Excerpted text >>
Re: [PATCH v2 02/13] sched/fair: Consistent use of prev_cpu in wakeup path

From: Morten Rasmussen
Date: Thu Jun 23 2016 - 05:55:11 EST


On Wed, Jun 22, 2016 at 02:04:11PM -0400, Rik van Riel wrote:
> On Wed, 2016-06-22 at 18:03 +0100, Morten Rasmussen wrote:
> > In commit ac66f5477239 ("sched/numa: Introduce migrate_swap()")
> > select_task_rq() got a 'cpu' argument to enable overriding of
> > prev_cpu
> > in special cases (NUMA task swapping). However, the
> > select_task_rq_fair() helper functions: wake_affine() and
> > select_idle_sibling(), still use task_cpu(p) directly to work out
> > prev_cpu which leads to inconsistencies.
> >
> > This patch passes prev_cpu (potentially overridden by NUMA code) into
> > the helper functions to ensure prev_cpu is indeed the same cpu
> > everywhere in the wakeup path.
> >
> > cc: Ingo Molnar <mingo@xxxxxxxxxx>
> > cc: Peter Zijlstra <peterz@xxxxxxxxxxxxx>
> > cc: Rik van Riel <riel@xxxxxxxxxx>
> >
> > Signed-off-by: Morten Rasmussen <morten.rasmussen@xxxxxxx>
> > ---
> >  kernel/sched/fair.c | 24 +++++++++++++-----------
> >  1 file changed, 13 insertions(+), 11 deletions(-)
> >
> > diff --git a/kernel/sched/fair.c b/kernel/sched/fair.c
> > index c6dd8bab010c..eec8e29104f9 100644
> > --- a/kernel/sched/fair.c
> > +++ b/kernel/sched/fair.c
> > @@ -656,7 +656,7 @@ static u64 sched_vslice(struct cfs_rq *cfs_rq,
> > struct sched_entity *se)
> >  }
> >  
> >  #ifdef CONFIG_SMP
> > -static int select_idle_sibling(struct task_struct *p, int cpu);
> > +static int select_idle_sibling(struct task_struct *p, int prev_cpu,
> > int cpu);
> >  static unsigned long task_h_load(struct task_struct *p);
> >  
> >  /*
> > @@ -1483,7 +1483,8 @@ static void task_numa_compare(struct
> > task_numa_env *env,
> >    * Call select_idle_sibling to maybe find a better one.
> >    */
> >   if (!cur)
> > - env->dst_cpu = select_idle_sibling(env->p, env-
> > >dst_cpu);
> > + env->dst_cpu = select_idle_sibling(env->p, env-
> > >src_cpu,
> > +    env->dst_cpu);
>
> It is worth remembering that "prev" will only
> ever be returned by select_idle_sibling() if
> it is part of the same NUMA node as target.
>
> That means this patch does not change behaviour
> of the NUMA balancing code, since that always
> migrates between nodes.

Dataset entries
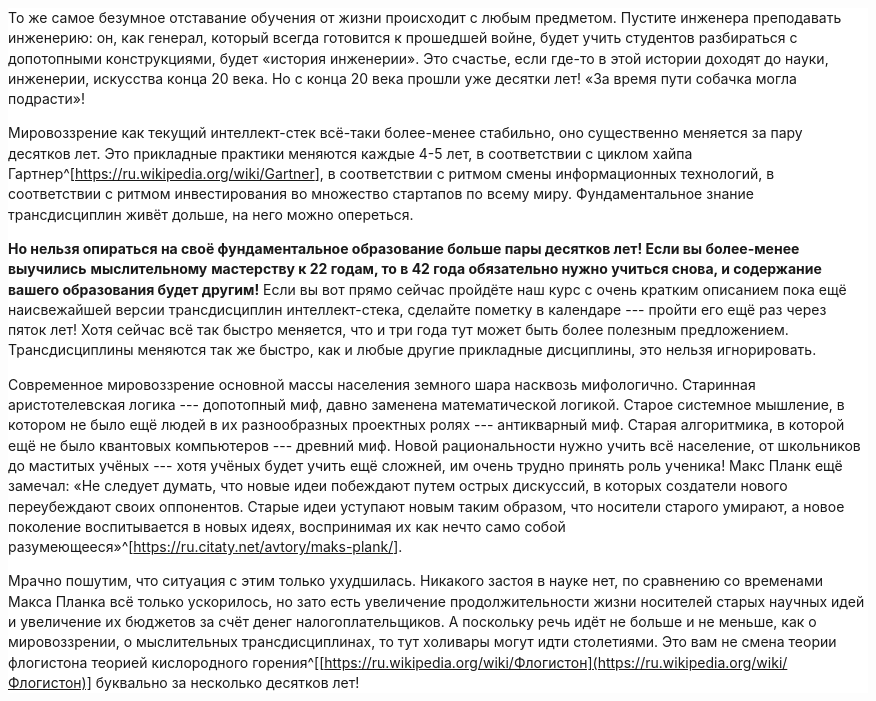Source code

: То же самое безумное отставание обучения от жизни происходит с любым
предметом. Пустите инженера преподавать инженерию: он, как генерал,
который всегда готовится к прошедшей войне, будет учить студентов
разбираться с допотопными конструкциями, будет «история инженерии». Это
счастье, если где-то в этой истории доходят до науки, инженерии,
искусства конца 20 века. Но с конца 20 века прошли уже десятки лет! «За
время пути собачка могла подрасти»!

Мировоззрение как текущий интеллект-стек всё-таки более-менее стабильно,
оно существенно меняется за пару десятков лет. Это прикладные практики
меняются каждые 4-5 лет, в соответствии с циклом хайпа
Гартнер^[<https://ru.wikipedia.org/wiki/Gartner>],
в соответствии с ритмом смены информационных технологий, в соответствии
с ритмом инвестирования во множество стартапов по всему миру.
Фундаментальное знание трансдисциплин живёт дольше, на него можно
опереться.

**Но нельзя опираться на своё фундаментальное образование больше пары
десятков лет! Если вы более-менее выучились** **мыслительному**
**мастерству к 22 годам, то в 42 года обязательно нужно учиться снова, и
содержание вашего образования будет другим!** Если вы вот прямо сейчас
пройдёте наш курс с очень кратким описанием пока ещё наисвежайшей версии
трансдисциплин интеллект-стека, сделайте пометку в календаре --- пройти
его ещё раз через пяток лет! Хотя сейчас всё так быстро меняется, что и
три года тут может быть более полезным предложением. Трансдисциплины
меняются так же быстро, как и любые другие прикладные дисциплины, это
нельзя игнорировать.

Современное мировоззрение основной массы населения земного шара насквозь
мифологично. Старинная аристотелевская логика --- допотопный миф, давно
заменена математической логикой. Старое системное мышление, в котором не
было ещё людей в их разнообразных проектных ролях --- антикварный миф.
Старая алгоритмика, в которой ещё не было квантовых компьютеров ---
древний миф. Новой рациональности нужно учить всё население, от
школьников до маститых учёных --- хотя учёных будет учить ещё сложней,
им очень трудно принять роль ученика! Макс Планк ещё замечал: «Не
следует думать, что новые идеи побеждают путем острых дискуссий, в
которых создатели нового переубеждают своих оппонентов. Старые идеи
уступают новым таким образом, что носители старого умирают, а новое
поколение воспитывается в новых идеях, воспринимая их как нечто само
собой
разумеющееся»^[<https://ru.citaty.net/avtory/maks-plank/>].

Мрачно пошутим, что ситуация с этим только ухудшилась. Никакого застоя в
науке нет, по сравнению со временами Макса Планка всё только ускорилось,
но зато есть увеличение продолжительности жизни носителей старых научных
идей и увеличение их бюджетов за счёт денег налогоплательщиков. А
поскольку речь идёт не больше и не меньше, как о мировоззрении, о
мыслительных трансдисциплинах, то тут холивары могут идти столетиями.
Это вам не смена теории флогистона теорией кислородного
горения^[[https://ru.wikipedia.org/wiki/Флогистон](https://ru.wikipedia.org/wiki/Флогистон)]
буквально за несколько десятков лет!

Activities >>
• a. Reproduce the scheduler patch thread, everything from "On Wed, Jun" down to "leads to inconsistencies.".
• b. Write the next part of the scheduler patch thread, picking up after its final line.

Exercise answers >>
• a.
On Wed, Jun 22, 2016 at 02:04:11PM -0400, Rik van Riel wrote:
> On Wed, 2016-06-22 at 18:03 +0100, Morten Rasmussen wrote:
> > In commit ac66f5477239 ("sched/numa: Introduce migrate_swap()")
> > select_task_rq() got a 'cpu' argument to enable overriding of
> > prev_cpu
> > in special cases (NUMA task swapping). However, the
> > select_task_rq_fair() helper functions: wake_affine() and
> > select_idle_sibling(), still use task_cpu(p) directly to work out
> > prev_cpu which leads to inconsistencies.

• b.
>
> Now lets look at try_to_wake_up(). It will pass
> p->wake_cpu as the argument for "prev_cpu", which
> again appears to be the same CPU number as that used
> by the current code.

IIUC, p->wake_cpu != task_cpu(p) if task_numa_migrate() decided to call
migrate_swap() on the task while it was sleeping intending it to swap
places with a task on a different NUMA node when it wakes up. Using
p->wake_cpu in select_idle_sibling() as "prev_cpu" when called through
try_to_wake_up()->select_task_rq() should only make a difference if the
target cpu happens to share cache with it and it is idle.

if (prev != target && cpus_share_cache(prev, target) && idle_cpu(prev))
return prev;

The selection of the target cpu for select_idle_sibling() is also
slightly affected as wake_affine() currently compares task_cpu(p) and
smp_processor_id(), and then picks p->wake_cpu or smp_processor_id()
depending on the outcome. With this patch wake_affine() uses
p->wake_cpu instead of task_cpu(p) so we actually compare the candidates
we choose between.

I think that would lead to some minor changes in behaviour in a few
corner cases, but I mainly wrote the patch as I thought it was very
confusing that we could have different "prev_cpu"s in different parts of
the select_task_rq_fair() code path.

>
> I have no objection to your patch, but must be
> overlooking something, since I cannot find a change
> in behaviour that your patch would create.

Thanks for confirming that it shouldn't change anything for NUMA load
balancing. That is what I hope for :-)